* Selected text
Content starts

However, Word 4.0 for the Mac was way better than Word 5; the problem was that it as attached to technology that was not modern enough. It was designed for System 6 (OS releases were called System [1-7.5]) and it wasn't ready for Truetype (my biggest gripe). It limited fonts to 127 point size.
The thing that made it so great though is that it fit on one freaking floppy! I think it used ~300 K of RAM. You could fit Word 4 and the System 6 OS on one floppy and boot from it (800K floppies I think, not 1.4 MB "HD" floppies. Macs didn't have 720K floppies). You could then keep the floppy ejected, and put in the floppy that you save your documents on. Accordingly, the software ran freaking fast. There was another floppy but I can't remember what it had; it was probably the spelling dictionary. Someone else mentioned the speed of WriteNow. WriteNow was written entirely in Motorola 68k assembly language. They got screwed on the move to PPC. I used to laugh at idiots who advocated writing Palm entirely programs in 68k asm, and I was right :) Computers only get faster...
It did everything I needed Word 5 to do (which is a LOT), and it had a much stronger document formatting model; before Microsoft hacked things like Text Boxes onto the design. It was a lean, mean, long-document writing machine. It didn't include a shit-load of shitty clip-art, a shitty graphics editor, etc. I'm sure Word 5 can do this, but Word 4 also let you include raw Postscript code in your documents to send to the printer. The manual (software came with excellent manuals back then) demonstrated what you could do with Postscript. Macs + Desktop Publishing + Networking + Postscript Printers were standard fare in those days. Speaking of the manual, it was written entirely and formatted (page design, including sidebar captions and diagrams, table of contents, and an index too I think) using Word 4. Word isn't meant to do a project that large anymore. Word 4 would actually keep only parts of the document you were working on in memory, so you could use it on a machine with 512k of RAM. It was the anti-thesis of bloatware. That's why I liked Microsoft back then; it was well engineered software.

Content ends

* Entries shown
Content starts

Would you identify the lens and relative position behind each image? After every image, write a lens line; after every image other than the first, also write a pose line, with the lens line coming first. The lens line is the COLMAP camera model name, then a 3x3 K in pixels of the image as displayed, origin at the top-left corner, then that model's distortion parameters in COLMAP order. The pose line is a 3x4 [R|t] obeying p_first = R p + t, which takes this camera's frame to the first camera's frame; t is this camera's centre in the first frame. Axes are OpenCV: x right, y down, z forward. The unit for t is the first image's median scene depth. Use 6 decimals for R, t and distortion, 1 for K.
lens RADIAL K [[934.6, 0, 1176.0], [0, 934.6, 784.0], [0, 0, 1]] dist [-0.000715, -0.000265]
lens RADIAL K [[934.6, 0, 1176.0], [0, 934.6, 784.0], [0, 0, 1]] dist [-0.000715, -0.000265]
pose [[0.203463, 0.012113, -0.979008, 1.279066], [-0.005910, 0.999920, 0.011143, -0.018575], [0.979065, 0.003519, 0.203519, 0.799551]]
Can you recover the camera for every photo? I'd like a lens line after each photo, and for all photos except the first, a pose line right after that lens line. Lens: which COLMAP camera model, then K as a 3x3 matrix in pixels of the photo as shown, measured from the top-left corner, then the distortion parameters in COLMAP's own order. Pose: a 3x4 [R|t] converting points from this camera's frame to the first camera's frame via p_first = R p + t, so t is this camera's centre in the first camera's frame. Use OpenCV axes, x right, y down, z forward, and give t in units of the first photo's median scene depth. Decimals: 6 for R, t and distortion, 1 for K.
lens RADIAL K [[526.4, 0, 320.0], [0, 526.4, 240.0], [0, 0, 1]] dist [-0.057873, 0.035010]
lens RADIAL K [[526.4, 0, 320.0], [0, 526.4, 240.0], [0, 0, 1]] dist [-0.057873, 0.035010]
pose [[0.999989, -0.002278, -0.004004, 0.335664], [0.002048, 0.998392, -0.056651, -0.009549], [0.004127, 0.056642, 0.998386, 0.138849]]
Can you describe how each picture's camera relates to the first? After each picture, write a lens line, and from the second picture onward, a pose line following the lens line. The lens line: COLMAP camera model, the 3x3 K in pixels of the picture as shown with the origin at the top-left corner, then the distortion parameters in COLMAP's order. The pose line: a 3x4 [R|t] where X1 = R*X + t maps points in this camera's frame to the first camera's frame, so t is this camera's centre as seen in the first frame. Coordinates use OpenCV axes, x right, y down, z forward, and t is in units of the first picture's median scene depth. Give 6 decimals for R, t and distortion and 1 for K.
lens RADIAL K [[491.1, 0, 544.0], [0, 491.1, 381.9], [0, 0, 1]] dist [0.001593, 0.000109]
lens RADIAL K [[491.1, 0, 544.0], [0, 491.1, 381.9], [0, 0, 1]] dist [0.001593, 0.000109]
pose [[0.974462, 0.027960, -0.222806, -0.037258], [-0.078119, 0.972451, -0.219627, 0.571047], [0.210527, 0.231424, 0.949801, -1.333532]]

Content ends

* Problem 1
In the text on Word 4 for the Mac, which four things made up the combination called standard fare in those days?
* Problem 2
Carry on the recollection of Word 4 for the Mac from the point where it stops.
The lines play no part in this exercise.

* Expected output 1
- Macs
- Desktop Publishing
- Networking
- Postscript Printers

* Expected output 2
When Word 5 came out, it came in about 10 floppies I think, with an installer that extracted it from compressed files. It also had toolbars that took up precious screen space, when a lot of Macs were 512x384 (that's the resolution of my first Mac LC; I think the normal 9" Macs' resolution was a bit shorter). Someone sent a joke screenshot to Macworld that was a mock-up of Word 10, to be released in 2000 or so (IIRC). It was to be installed from 100 floppies and all the toolbars took up 75% of the screen space. The sad part is, Word 6 (which came on a CD) did just that!
I remember some industry pundits (and some not-so pundits but just informed people) saying that MS developed their GUI-writing expertise on the Mac, and then used that to bring full-featured applications to Windows when it was ready. For example, Microsoft Excel 1.0 was created for the Mac (~1986). I don't know when the first Windows version came out, but it would have been some time later.
I also used Word 5 for DOS on a 286 before I got a Mac. It was very, very nice, for a text-based interface. But I was blown away when I bought a Mac and Word 4 for it. I actually bought Word 4 back then (MS wasn't as obviously evil as they are now; I actually liked them back then and the great software of theirs that I had the chance to use, like Word), and it was worth every penny. I got pissed when Word 5 was released 6 months later that addressed the pains I had using Word 4 on System 7, so I thought I'd hold out for Word 6. What a mistake that was :P
MS actually sold a downgrade for Word 6 customers. You could buy the POS Word 6, and pay more to downgrade to Word 5. I'm not making this up.